陶芸家や歌手、俳優など、芸術的センスが必要な職業は
必ず成功するとは限らない。
人によって「成功」の定義は違うが、
少なくとも、その職業だけで生活をしていく事ができるという部分に焦点を合わせた時に
100人いたら1人成功すれば良い方じゃないかと思う。
そんな不安定、不明確な世界へわざわざ送り出す親はいない。
■人間は通常安定を求める生き物
自分自身、親の立場になって気付くのだが、
自分の子どもは本当に幸せな人生を歩んでほしいと願う。
苦労しないといけないが苦労させたくない。
辛い思いはしないといけないが辛い思いはさせたくない。
親バカとかではなく、自分でも矛盾が生じている事は分かっている。
親の考えを押し付けずに、出来る限り子供の意見を尊重してあげたい。
僕自身が起業している為、何かに挑戦するメリットを知っている分
人と違う人生を歩む事に対しては、他の人と比べると抵抗は無い方だと思っている。
だが、安定した職業に就いて、安定したお給料をもらって、安定した生活をしてきた人にとったら
子供が不安定な職業に行くことを薦める親なんてほとんどいない。
8~9割の親が「良い大学に出て、良い会社に就職しなさい」と子供を洗脳する。
子供の時からそれを聞かされて大人になる為
子供は「それが一番良い人生を送る方法なんだ」と潜在意識の中に考え方が固着してしまう。
それ以外の選択肢を与える重要さを知らずに安定だけを求めてしまうのだ。
■画家になる人は「覚悟」がいる
今画家として活動している人。
もしくはこれから画家になろうと考えている人。
最初にも聞いたように親に画家になる事を進められた人はほとんどいないだろう。
それでも、画家になろうと決意した人は親の反対を押し切って
「覚悟」を持ってその道を選んだはずだ。
明日の生活がどうなるか分からないし、後悔するかもしれない。
それでも、絵を描く事が楽しかったり、その活動を通して得られる喜びや充実感が
その道に進む活力になっている人がたくさんいると思う。
辛い人生になるかもしれない。
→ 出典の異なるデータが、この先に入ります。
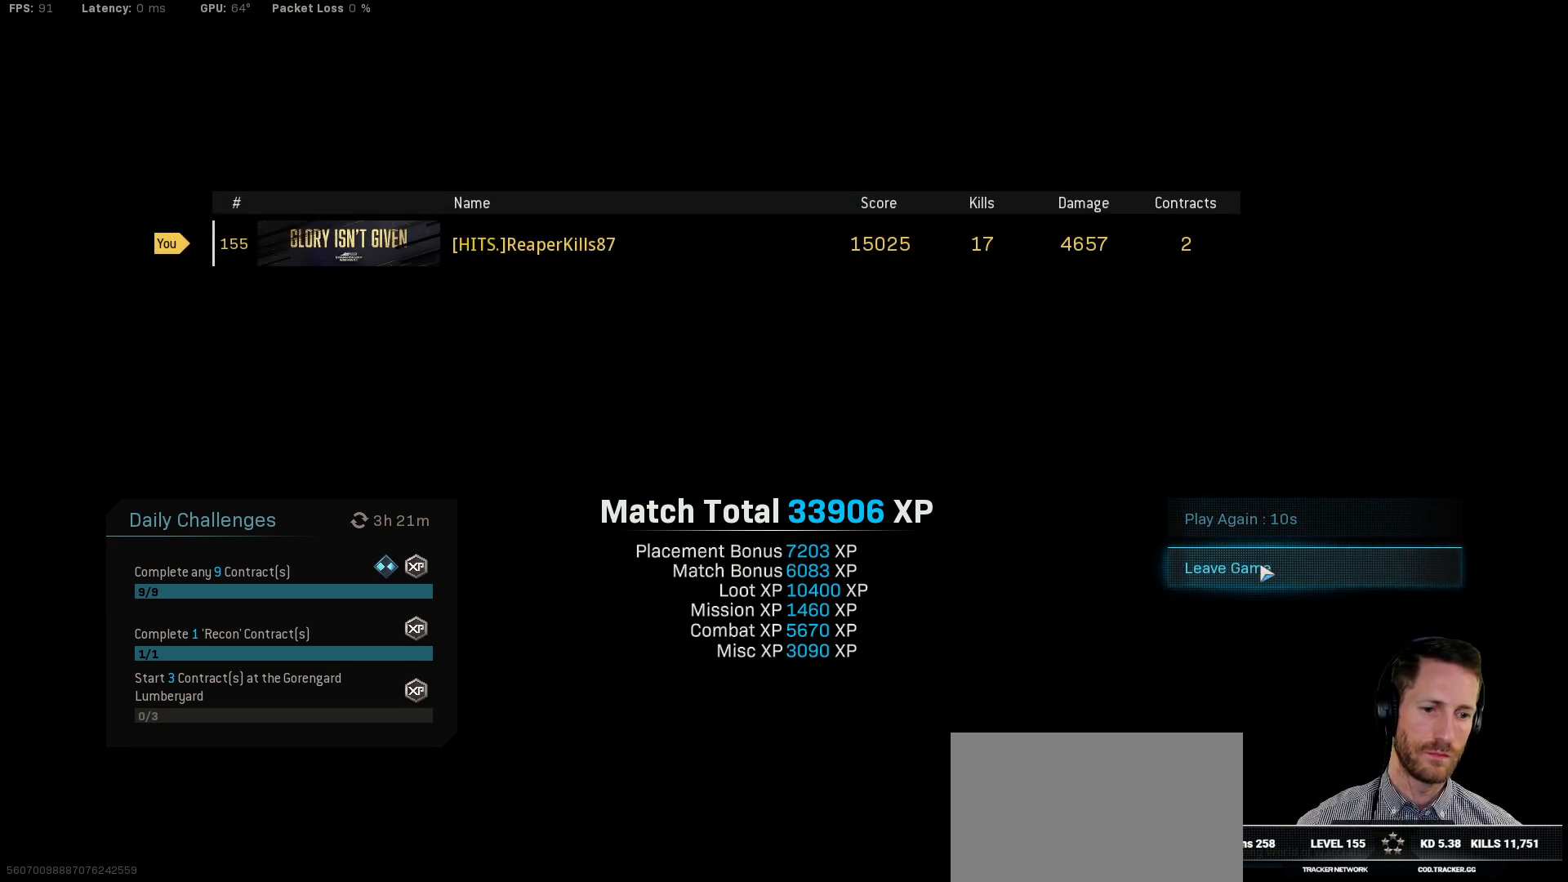
Gameplay with keyboard and mouse; each line is a JSON object with the keys and mouse buttons held at the frame after it. "events" lists presses ("down") and releases ("up") of "1", "2", "3", "4", "5", "a", "alt", "b", "c", "ctrl", "d", "e", "f", "g", "q", "r", "s", "shift", "space", "t", "v", "w", "x", "z", "mouse_left", "mouse_wheel", "mouse_right", "mouse_mb4" and "mouse_mb5" between this image and that frame as [ms after this image, input, new state], when the widget could be followed in between. "mouse_left", "mouse_wheel", "mouse_right", "mouse_mb4", "mouse_mb5" = the "left", "wheel", "right", "mb4", "mb5" buttons of the "mouse" list. No other keys are recorded. "wheel" means that the mouse wheel is clicked or scrolled. Mouse movement is not recorded. Not read: tab.
{"keys": [], "mouse": ["left"], "events": [[500, "mouse_left", "down"]]}
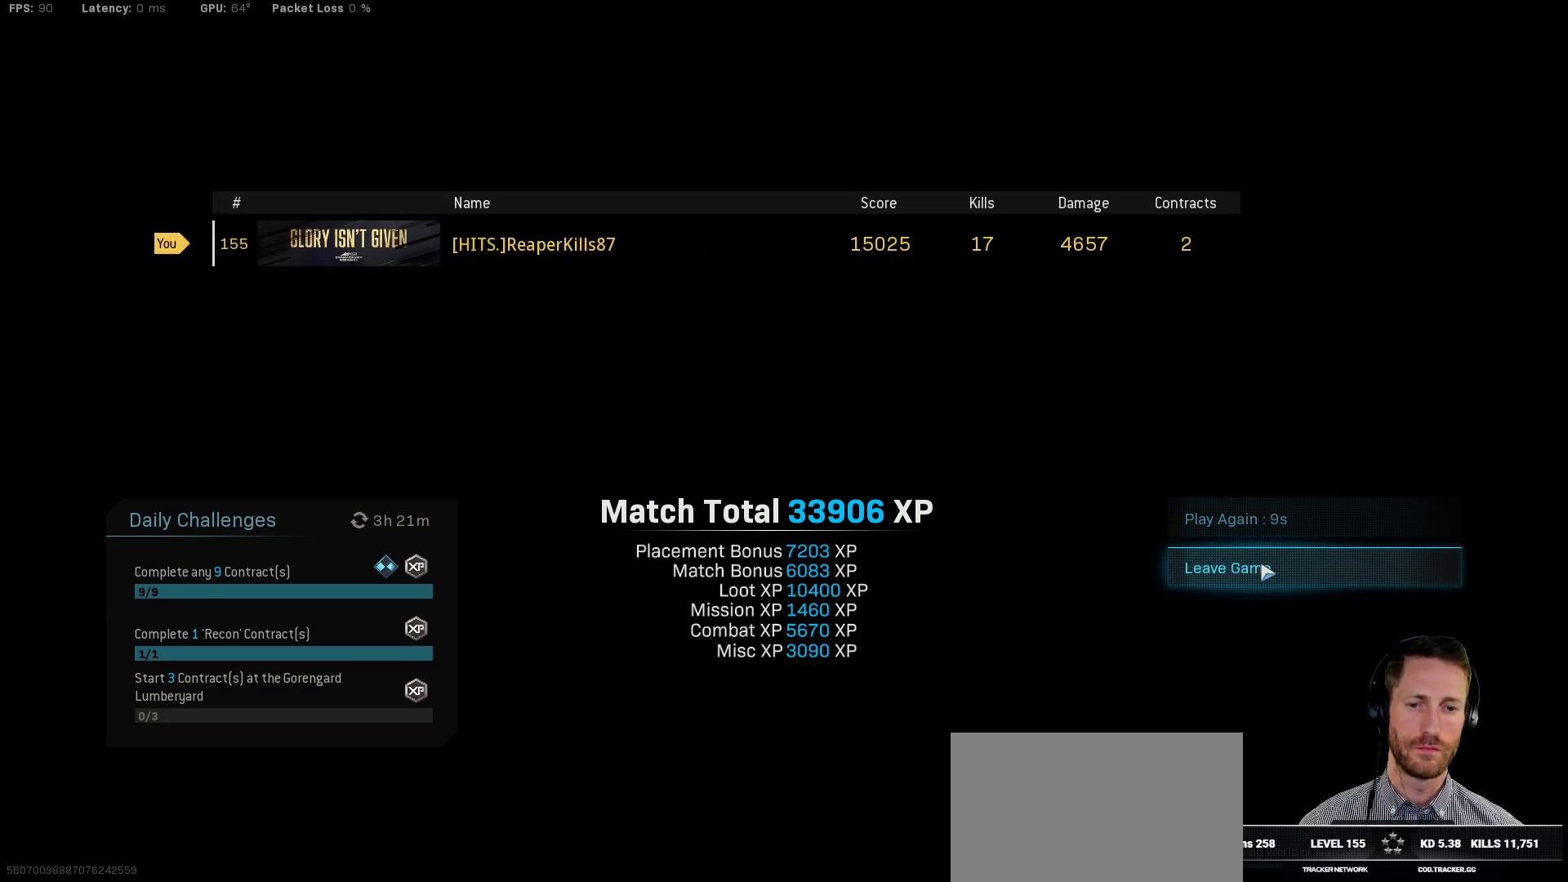
{"keys": [], "mouse": [], "events": [[83, "mouse_left", "up"]]}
でもその道を選ぶのは
後から絶対に言い訳をしない「覚悟」が必要だ。
若いうちはまだ良いのだが、年齢を重ねてくるといろんな問題が出てくる。
結婚したり子供が出来るとお金が必要になってくる。
男性だと必ず仕事の話やお金の話が多くなるので、稼いでいないと肩身が狭くなったりする。
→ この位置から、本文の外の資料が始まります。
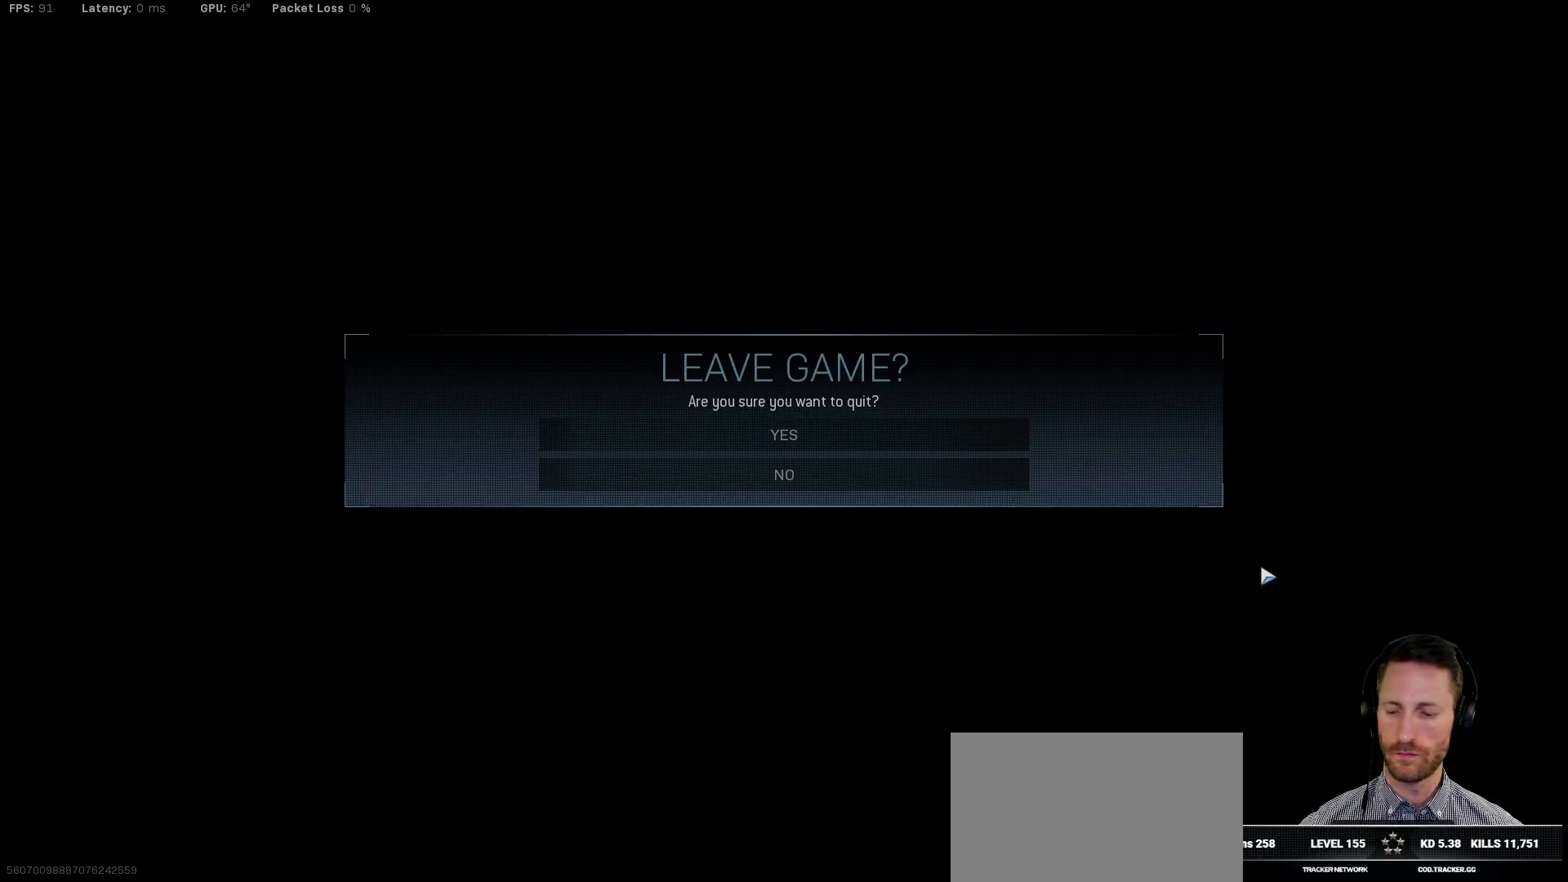
{"keys": [], "mouse": [], "events": [[250, "alt", "down"], [400, "alt", "up"]]}
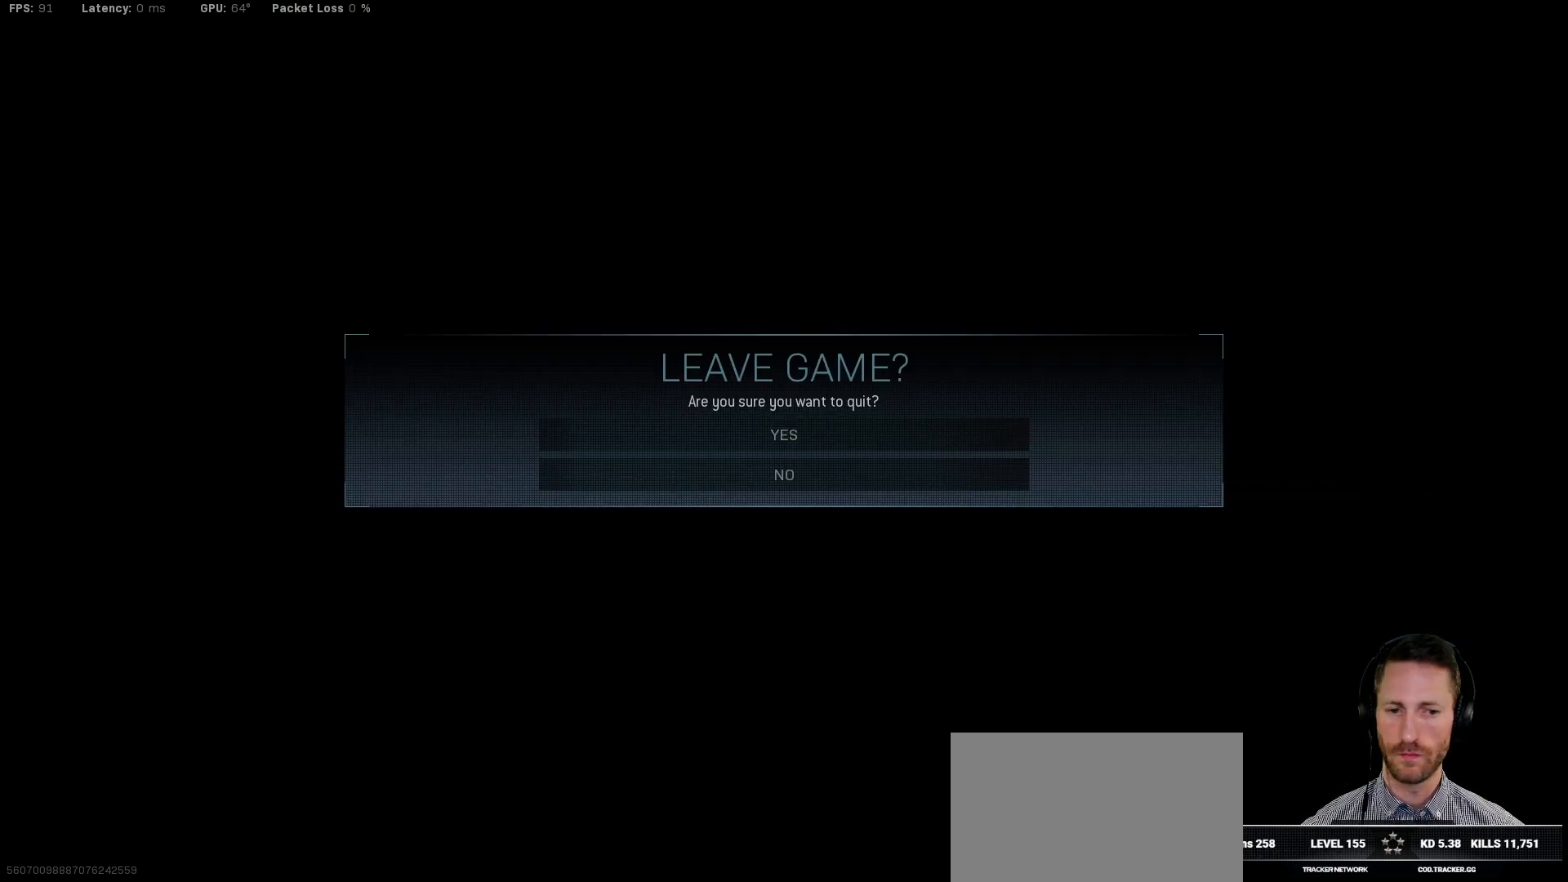
{"keys": [], "mouse": [], "events": []}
いろんなプレッシャーを抱えながら生活をしなければいけなくなる。
日本の現状、画家で成功している人はほんの一握りだ。
その現実は必ずいつか壁として現れる。
その分野に進む人は、この現実をしっかりと考えた上で決断しなければならない。
■画家はすばらしい職業
非常に厳しい事ばかり言ってきたが、それでも画家という職業はすごいと思う。
自分自身芸術関係の仕事をしている中で、こんなにもクリエイティブな
人の心を癒す事ができる職業は他には無いと思っている。
何も描かれていない真っ白なキャンバスに
人間の想像力だけで素敵な絵を描いていく。
そこにはメッセージがあり、人の心に直接訴えかけるような強い力を感じる時もある。
革命家は時代の流れを変えて、発明家は人々の生活を変えたように
芸術はその国の文化を変えた。
人の心に残る活動を仕事にできる事は本当に幸せだと思う。
いろんなジャンルや年齢や国の画家の方々とお仕事をさせていただく中で
一度は画家の仕事を辞めてしまった時があったり、
うまく描けなくて筆を置いてしまった時があったり、
辛い想いをたくさんしてきた人は多い。
でも、それを乗り越えてきた人たちの絵は見る人を魅了して
それがそこにあるだけで夢や希望のように前向きな気持ちになれる作品を創っている。
自ら創り出した作品が、たくさんの人を幸せに出来る。
芸術家とはそういう職業だ。
もし、今画家になりたいと一生懸命勉強している人や悩んでいる人
すでに画家として活動しているがなかなか前に進めずモチベーションが下がっている人
日本の環境の中で成功をしようと思うと実力だけでなく、運が必要だったり成功率を高める方法を知る必要がある。
すばらしい絵を描けるのに、日本の環境が邪魔をして生活が出来なかったり、活動していく事が困難になってしまい
画家を辞めてしまうのは本当にもったいない。
まだまだ力不足ではあるが、そんな画家の人たちの手助けができればと思っている。
この日本の現状を打開する為に立ち上げた会社だが、道のりはまだまだ険しい。
それでもいつか「画家」という職業が日本では当たり前の環境を実現させていきたいと思う。